His fingers dug into my wrist. Letting me feel how easily he could control it.
"Cute," I spat.
"Predictable." He twisted my arm, forcing the blade away from his body. "You always go for the ribs. Try the femoral next time. Messier, but harder to block."
"Thanks for the tip. I'll use it when I gut you."
"You can't run forever." His breath was warm against my neck. "You can't hide. Your marks won't let you—every time you try to subdue them, they scream louder. And every hunter in Velmyra is listening."
He was right. That bastard.
"What do you want?" The words came out muffled and pathetic against his palm.

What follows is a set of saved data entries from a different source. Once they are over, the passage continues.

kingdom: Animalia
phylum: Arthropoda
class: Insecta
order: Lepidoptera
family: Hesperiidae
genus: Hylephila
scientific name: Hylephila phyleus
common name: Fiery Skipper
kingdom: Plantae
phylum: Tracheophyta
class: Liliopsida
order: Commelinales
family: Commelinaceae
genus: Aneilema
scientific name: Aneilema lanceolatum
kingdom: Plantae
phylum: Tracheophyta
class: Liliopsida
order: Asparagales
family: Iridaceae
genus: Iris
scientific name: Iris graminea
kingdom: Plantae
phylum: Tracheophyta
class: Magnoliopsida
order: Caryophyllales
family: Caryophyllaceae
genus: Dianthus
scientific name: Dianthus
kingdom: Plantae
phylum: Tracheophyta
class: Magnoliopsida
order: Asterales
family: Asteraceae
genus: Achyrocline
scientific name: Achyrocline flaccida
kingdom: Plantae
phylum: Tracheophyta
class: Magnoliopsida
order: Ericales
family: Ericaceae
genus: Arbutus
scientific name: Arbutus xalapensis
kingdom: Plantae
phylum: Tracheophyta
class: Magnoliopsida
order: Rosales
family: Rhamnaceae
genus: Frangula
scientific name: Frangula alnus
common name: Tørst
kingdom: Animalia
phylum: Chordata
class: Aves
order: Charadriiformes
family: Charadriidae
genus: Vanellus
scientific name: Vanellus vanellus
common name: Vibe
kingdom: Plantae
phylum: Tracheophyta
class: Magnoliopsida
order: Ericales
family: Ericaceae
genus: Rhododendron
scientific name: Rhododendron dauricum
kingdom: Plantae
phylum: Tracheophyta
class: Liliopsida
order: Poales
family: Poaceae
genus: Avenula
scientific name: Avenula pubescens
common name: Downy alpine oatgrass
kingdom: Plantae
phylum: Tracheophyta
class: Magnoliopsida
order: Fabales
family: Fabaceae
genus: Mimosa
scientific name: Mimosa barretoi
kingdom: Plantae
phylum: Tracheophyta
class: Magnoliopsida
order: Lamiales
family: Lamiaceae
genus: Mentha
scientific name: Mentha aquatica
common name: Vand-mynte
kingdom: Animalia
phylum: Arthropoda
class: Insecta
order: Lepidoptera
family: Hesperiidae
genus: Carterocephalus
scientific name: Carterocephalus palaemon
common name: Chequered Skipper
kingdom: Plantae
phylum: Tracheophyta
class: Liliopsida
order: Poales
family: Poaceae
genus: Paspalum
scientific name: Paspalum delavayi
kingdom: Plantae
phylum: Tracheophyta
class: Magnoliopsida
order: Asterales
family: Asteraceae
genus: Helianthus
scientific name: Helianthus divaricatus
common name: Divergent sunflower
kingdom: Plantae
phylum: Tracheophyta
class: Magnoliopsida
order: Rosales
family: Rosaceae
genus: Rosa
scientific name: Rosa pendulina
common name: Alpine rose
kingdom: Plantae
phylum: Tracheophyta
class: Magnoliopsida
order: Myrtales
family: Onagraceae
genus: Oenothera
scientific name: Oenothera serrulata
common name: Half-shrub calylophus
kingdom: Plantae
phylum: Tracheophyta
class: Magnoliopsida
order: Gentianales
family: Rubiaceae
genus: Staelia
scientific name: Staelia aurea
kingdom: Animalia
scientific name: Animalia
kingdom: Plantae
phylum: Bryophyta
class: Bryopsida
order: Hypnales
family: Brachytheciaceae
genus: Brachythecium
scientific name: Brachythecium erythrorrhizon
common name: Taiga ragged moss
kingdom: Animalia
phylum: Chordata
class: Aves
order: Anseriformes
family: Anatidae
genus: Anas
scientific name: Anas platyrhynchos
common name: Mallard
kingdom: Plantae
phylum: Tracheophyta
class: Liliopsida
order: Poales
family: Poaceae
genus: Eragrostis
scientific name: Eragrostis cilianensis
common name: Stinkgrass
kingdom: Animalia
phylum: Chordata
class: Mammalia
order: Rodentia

His laugh was low and humorless.
"Nothing you're ready to give." His grip loosened—just a fraction. "Yet."
And then—
He let go.
I spun, daggers already in my hands, steel flashing in the searchlight's distant glow. I cocked my arm to throw—
He was gone.
Just... gone. The rooftop empty, the shadows undisturbed, as if he'd never been there at all. Only the phantom pressure of his hand on my mouth and the ghost of his blade at my throat remained, burning like a brand.
I stood there, chest heaving, daggers sweating in my grip.
How?
How had he found me? How had he gotten that close without a sound? And why—why—had he let me go?
The questions spiraled, unanswerable. But one truth cut through the noise, barbed and undeniable.
I climbed down from the roof, my hands steadier than they had any right to be. Serenya was awake—of course she was. That girl slept like a cat: one eye open and an opinion already forming.
"We're joining them," I said. "The Uncrowned."
She didn't gloat. Didn't say I told you so. Just nodded, like she'd been waiting for me to catch up.
"I already told them we'd agree to meet," she said softly. "At the stronghold. At dawn."
Of course she had.
I sank down beside her. Too tired to fight what was already decided.
We had a few hours until dawn, and I planned to spend them pretending unconsciousness was the same thing as peace.
My head jerked as I drifted in and out of sleep, resting on Serenya's shoulder—the one fixed point in a world that wouldn't stop spinning.